Midway through Black History Month, the only Black member of the Bay State’s Capitol Hill delegation has reintroduced what she’s describing as a “historic resolution” aimed at reaching full employment and closing racial and gender income gaps.

The “federal job guarantee” resolution backed by U.S. Rep. Ayanna Pressley, D-7th District, comes more than 60 years after the equally historic March on Washington in 1963, where some 250,000 people rallied in front of the Washington Monument to call attention to the ongoing economic and civil rights challenges that Black Americans faced at the time.

“It’s long past time we actualized the radical dream and legislative blueprint that leaders like Coretta Scott King and Sadie Alexander presented us with to affirm the fundamental right to dignified work and a living wage,” Pressley said in a statement.

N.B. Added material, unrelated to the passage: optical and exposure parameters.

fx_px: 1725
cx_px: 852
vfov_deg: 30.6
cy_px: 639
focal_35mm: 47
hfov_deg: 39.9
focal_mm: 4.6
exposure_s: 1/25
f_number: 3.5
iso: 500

“I’m honored to mark Black History Month by introducing this bold resolution and standing on the shoulders of the civil rights leaders who came before us. Congress must pass our resolution without delay and make the investments necessary for everyone to thrive with dignity, not just survive,” she said.

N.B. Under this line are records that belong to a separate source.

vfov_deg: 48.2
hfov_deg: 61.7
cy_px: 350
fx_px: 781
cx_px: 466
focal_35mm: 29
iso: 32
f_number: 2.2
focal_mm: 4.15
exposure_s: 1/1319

Pressley first introduced the jobs resolution in February 2021, according to her office. Later that year, Pressley argued the case for the proposal with an op-Ed published an op-ed in The Nation.

As it’s currently written, Pressley’s resolution would “provide every person with an enforceable legal right to a quality job,” and for the creation of “federal jobs that meet long-neglected community, physical and human infrastructure needs.”

The latter could include jobs that deliver care for children and seniors; the construction and maintenance of transit system; positions that “strengthen” neighborhoods, and jobs that help protect the environment, Pressley said.

The positions would be funded through the federal government, and would implemented through partnerships with the communities they serve, she said.

Pressley argued Thursday that such an initiative, if enacted, would close the income gaps for Black, Latino and Indigenous workers whom she said “continue to face discrimination and are often the “first ones fired, last ones hired” during economic crises.

The program also would open opportunities for people living with disabilities, returning citizens, and others who face discrimination in the job market.

Advocates and experts welcomed the proposal.

The resolution “recognizes and promotes the infrastructure to put our most productive resources to work for a greener, more just and inclusive economy that works for us all,” Dr. Darrick Hamilton, the founding director of the Institute on Race, Power, and Political Economy at The New School in New York City, said.

Such a guarantee would provide “more access to good union jobs will help create a stable future for working people of all races and backgrounds.” said Mary Kay Henry, the international president of the Service Employees International Union. “It will help us to join together to build a balanced, inclusive economy that works for all of us.”